No necesitamos una ciudadanía que viva enojada todo el tiempo, necesitamos una ciudadanía que piense estratégicamente. Eso significa informarse mejor, contrastar fuentes, no compartir contenido dudoso y preguntar siempre quién se beneficia de cada narrativa. También significa evaluar a las autoridades por indicadores concretos y no por campañas emocionales. En política, como en la vida, lo que no se mide no mejora.

Yo valoro que distintos medios coincidan en poner estas discusiones sobre la mesa, porque esa coincidencia abre una oportunidad para madurar como sociedad. Cuando varios espacios, con estilos distintos, convergen en temas de confianza, verificación e información pública, la ciudadanía puede construir criterio propio. Y eso es exactamente lo que Guatemala necesita: menos obediencia a la histeria del momento y más compromiso con la verdad comprobable.

Quiero hablarle también al joven que siente que nada cambia, a la mamá que hace milagros con el presupuesto de la casa, al emprendedor que lucha contra la tramitología y al trabajador que se levanta antes del amanecer. Este tema sí te afecta, aunque parezca abstracto. Porque cuando la política se vuelve un carrusel de villanos, se posponen las decisiones que podrían mejorar tu seguridad, tu economía y el futuro de tus hijos.

¿Qué podemos hacer desde ya? Usar nuestros derechos constitucionales, especialmente el artículo 28 y el 30, para exigir información y respuesta. Pedir metas públicas claras y seguimiento trimestral a instituciones clave.
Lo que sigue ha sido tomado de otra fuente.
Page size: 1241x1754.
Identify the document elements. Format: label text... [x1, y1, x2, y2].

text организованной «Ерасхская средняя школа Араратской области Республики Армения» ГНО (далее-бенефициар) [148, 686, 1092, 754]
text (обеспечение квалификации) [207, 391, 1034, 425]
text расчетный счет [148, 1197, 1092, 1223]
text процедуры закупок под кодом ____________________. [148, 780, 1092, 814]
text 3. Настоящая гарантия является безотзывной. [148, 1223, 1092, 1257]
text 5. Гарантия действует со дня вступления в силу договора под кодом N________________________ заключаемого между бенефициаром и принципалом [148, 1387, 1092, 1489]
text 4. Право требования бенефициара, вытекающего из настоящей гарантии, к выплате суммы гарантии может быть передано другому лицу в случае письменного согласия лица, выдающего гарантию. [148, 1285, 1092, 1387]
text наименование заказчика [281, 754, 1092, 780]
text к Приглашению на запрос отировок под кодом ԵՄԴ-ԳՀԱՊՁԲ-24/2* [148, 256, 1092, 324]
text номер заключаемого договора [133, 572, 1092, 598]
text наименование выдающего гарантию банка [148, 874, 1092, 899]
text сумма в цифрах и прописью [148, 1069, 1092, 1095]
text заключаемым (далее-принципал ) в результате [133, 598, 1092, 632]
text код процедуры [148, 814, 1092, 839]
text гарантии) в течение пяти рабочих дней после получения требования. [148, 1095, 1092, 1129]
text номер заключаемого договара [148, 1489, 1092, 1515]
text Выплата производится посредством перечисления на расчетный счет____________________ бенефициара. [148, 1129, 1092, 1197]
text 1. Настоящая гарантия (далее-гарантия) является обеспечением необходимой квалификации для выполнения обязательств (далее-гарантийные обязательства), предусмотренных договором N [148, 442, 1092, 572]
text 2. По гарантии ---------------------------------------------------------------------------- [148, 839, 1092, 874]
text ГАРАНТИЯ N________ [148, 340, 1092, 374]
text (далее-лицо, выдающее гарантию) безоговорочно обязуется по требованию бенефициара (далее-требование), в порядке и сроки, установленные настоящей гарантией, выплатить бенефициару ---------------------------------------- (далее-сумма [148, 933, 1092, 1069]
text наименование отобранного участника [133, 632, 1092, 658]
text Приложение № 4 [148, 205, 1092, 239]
Recompensar con apoyo ciudadano a quien cumple y exigir correcciones a quien falla, sin caer en fanatismos. Defender la verdad con paciencia, porque la verdad bien trabajada tarda más, pero construye más.

Yo sigo teniendo esperanza en Guatemala, no por ingenuidad, sino por experiencia. He visto que cuando hay voluntad, liderazgo y trabajo serio, los cambios sí llegan. Todo es posible cuando hay voluntad, pero esa voluntad no puede vivir solo en frases bonitas, tiene que convertirse en hábito ciudadano, en cultura de legalidad y en compromiso diario con la familia, la seguridad y el desarrollo. Si rompemos la lógica del villano rotativo y ponemos la ley y los resultados en el centro, vamos a recuperar lo más valioso: la confianza en que este país sí puede salir adelante.